To get people to care more about the future than the present, demons have:
trained them [people] to think of the future as a promised land which favoured heroes attain- not something whoch everyone reaches at the rate of sixty minutes an hour, whatever he does, whoever he is
Got that? The demons want to ensure that people never appreciate what they have because a better future (more money, a bigger house, a faster car, a hotter partner) is somewhere over there, just slightly (and perpetually) beyond their reach. In convincing us of this lie, we will never appreciate what God has given to us, now.
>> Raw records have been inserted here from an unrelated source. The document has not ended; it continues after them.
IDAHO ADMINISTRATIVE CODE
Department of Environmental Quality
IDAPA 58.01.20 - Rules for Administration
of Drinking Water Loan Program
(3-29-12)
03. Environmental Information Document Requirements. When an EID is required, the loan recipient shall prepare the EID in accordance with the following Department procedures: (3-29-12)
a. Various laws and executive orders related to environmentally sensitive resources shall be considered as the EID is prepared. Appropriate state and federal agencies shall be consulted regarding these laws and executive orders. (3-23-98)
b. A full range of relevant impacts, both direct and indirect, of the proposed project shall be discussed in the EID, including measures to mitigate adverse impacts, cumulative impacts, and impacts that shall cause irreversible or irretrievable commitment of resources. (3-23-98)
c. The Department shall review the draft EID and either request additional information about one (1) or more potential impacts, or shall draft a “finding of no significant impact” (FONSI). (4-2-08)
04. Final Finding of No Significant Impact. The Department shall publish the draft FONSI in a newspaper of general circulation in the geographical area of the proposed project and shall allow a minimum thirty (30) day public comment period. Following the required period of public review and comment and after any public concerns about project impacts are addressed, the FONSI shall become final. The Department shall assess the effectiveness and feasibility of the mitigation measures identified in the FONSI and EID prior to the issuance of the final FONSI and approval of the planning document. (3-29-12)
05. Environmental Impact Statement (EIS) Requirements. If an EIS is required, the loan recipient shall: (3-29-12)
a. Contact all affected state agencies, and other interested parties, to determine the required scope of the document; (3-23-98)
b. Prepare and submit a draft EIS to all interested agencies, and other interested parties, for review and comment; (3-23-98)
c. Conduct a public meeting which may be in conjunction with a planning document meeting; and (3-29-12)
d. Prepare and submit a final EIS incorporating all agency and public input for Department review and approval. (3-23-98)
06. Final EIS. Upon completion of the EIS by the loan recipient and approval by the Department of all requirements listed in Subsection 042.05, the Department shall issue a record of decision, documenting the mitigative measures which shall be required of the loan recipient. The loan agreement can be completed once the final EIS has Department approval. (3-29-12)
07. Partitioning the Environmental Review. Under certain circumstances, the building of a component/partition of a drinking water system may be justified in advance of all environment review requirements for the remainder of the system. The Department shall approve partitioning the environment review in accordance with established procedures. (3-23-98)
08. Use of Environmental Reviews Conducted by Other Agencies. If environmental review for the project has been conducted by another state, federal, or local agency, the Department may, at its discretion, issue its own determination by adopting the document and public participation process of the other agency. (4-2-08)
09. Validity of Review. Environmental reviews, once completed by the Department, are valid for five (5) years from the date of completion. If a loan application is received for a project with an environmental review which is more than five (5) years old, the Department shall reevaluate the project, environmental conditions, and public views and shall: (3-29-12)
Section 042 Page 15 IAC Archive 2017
This reminded me of a Carl Jung quote, which upon further research, actually comes from the King James Version of the Bible, where in 1 Kings 19:11-13, it reads:
11 And he said, Go forth, and stand upon the mount before the Lord. And, behold, the Lord passed by, and a great and strong wind rent the mountains, and brake in pieces the rocks before the Lord; but the Lord was not in the wind: and after the wind an earthquake; but the Lord was not in the earthquake: 12 And after the earthquake a fire; but the Lord was not in the fire: and after the fire a still small voice. 13 And it was so, when Elijah heard it, that he wrapped his face in his mantle, and went out, and stood in the entering in of the cave. And, behold, there came a voice unto him, and said, What doest thou here, Elijah
Put in other words, to find God, we need to look low enough.
So, how can this lust for the future be combated? Screwtape answers here as well:
The man who truly and disinterestedly enjoys any one thing in the world, for it’s own sake, and without caring two-pence what other people say about it, is by that very fact forearmed against some of our subtlest modes of attack.
And finally, I will leave you all with what was for me, the most poignant passage of the book:
He really does want to fill the universe with a lot of loathsome little replicas of himself- creatures whose life, on its minature scale, will be qualitiatively like His own, not because He has absorbed them but because their wills freely conform to His. We want cattle who can finally become food; he wants servants who can finally become sons. We want to suck in, He wants to give out. We are empty and would be filled; He is full and flows over. Our war aim is a world in which Our Father Below has drown all other beings into himself: the Enemy wants a world full of being united to Him but still distinct. [emphasis added]
Whether you are Catholic, Jewish, Buddhist, Muslim, Agnostic, or Athiest, I can not recommend this book enough.